É o que temos. A cada episódio, fica a impressão de que pouca coisa andou para levar Jimmy ao seu destino incontornável como Saul Goodman, o advogado mais pilantra e adorável de Breaking Bad. No terceiro episódio, vemos como Jimmy se esforça para pôr no ar um episódio para a empresa Davis & Main. Ao se deparar com o comercial que estão atualmente rodando, o herói da série fica revoltado pois sabe que pode fazer um bem melhor que aquele.

Tudo no episódio gira em torno da feitura dessa peça publicitária, sua veiculação na programação televisiva e no que os chefes acham disso tudo, uma vez que descobrem que Jimmy agiu às escondidas.

A princípio, ele quer impressionar. Sabe que pode impressionar os chefes, trazendo mais clientes (idosos, sua demografia favorita). Contrata dois cinegrafistas para o serviço. A cena em que o comercial é ensaiada e finalmente produzido é primorosa. Há ainda a pérola visual em que Jimmy transforma um elevador de escada para idosos numa dolly, importante apetrecho cinematográfico que permite realizar tomadas em movimento.

Como ele previu, o comercial é um sucesso.
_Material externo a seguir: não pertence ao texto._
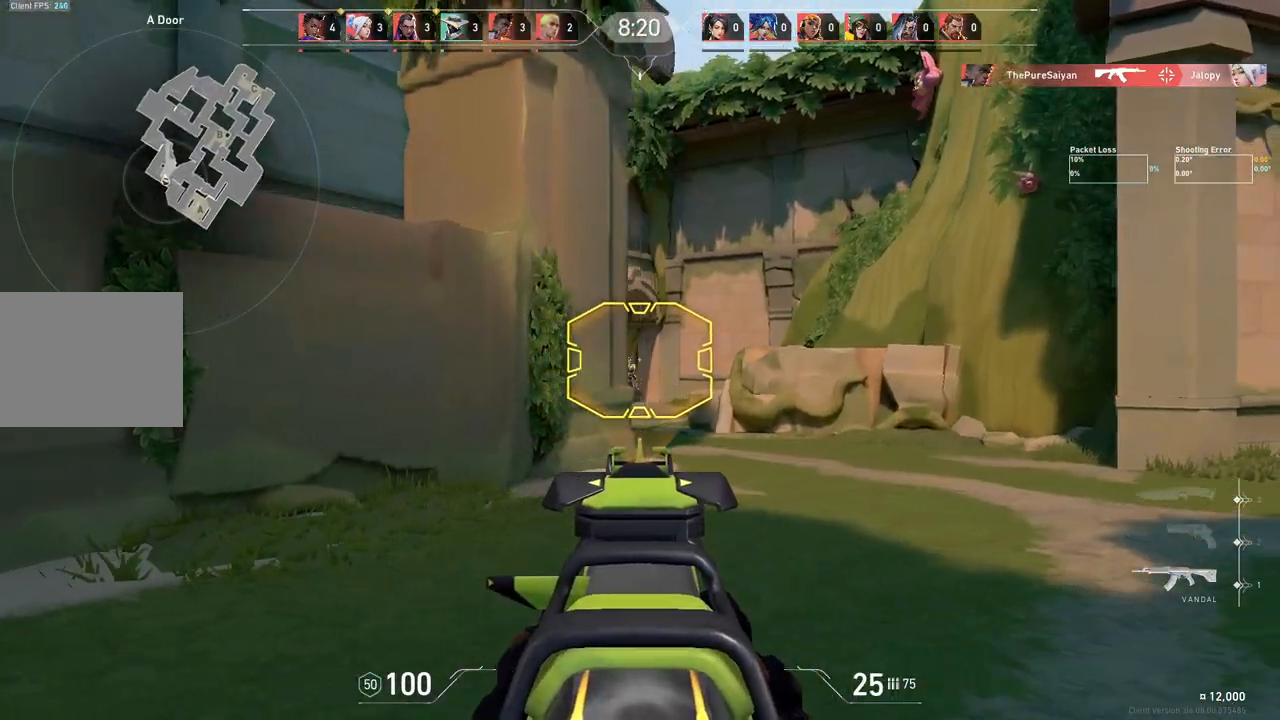
{"keys": ["a"], "events": [[267, "d", "up"], [433, "a", "down"]]}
Assim que é exibido pela primeira vez, o telefone da Davis & Main não para de tocar. Os chefes, no entanto, parecem não ficar tão entusiasmados com a novidade e ligam para Jimmy, que recebe uma reprimenda surpreendente. Exemplar na sua maneira de encerrar os episódios, a série presenteia os fãs com mais um final de partir o coração. Jimmy assiste TV com Kim enquanto descredita a importância do telefonema que acabou de receber. Ele não conta a verdade para Kim e, ao que parece, também não acredita na verdade ele mesmo.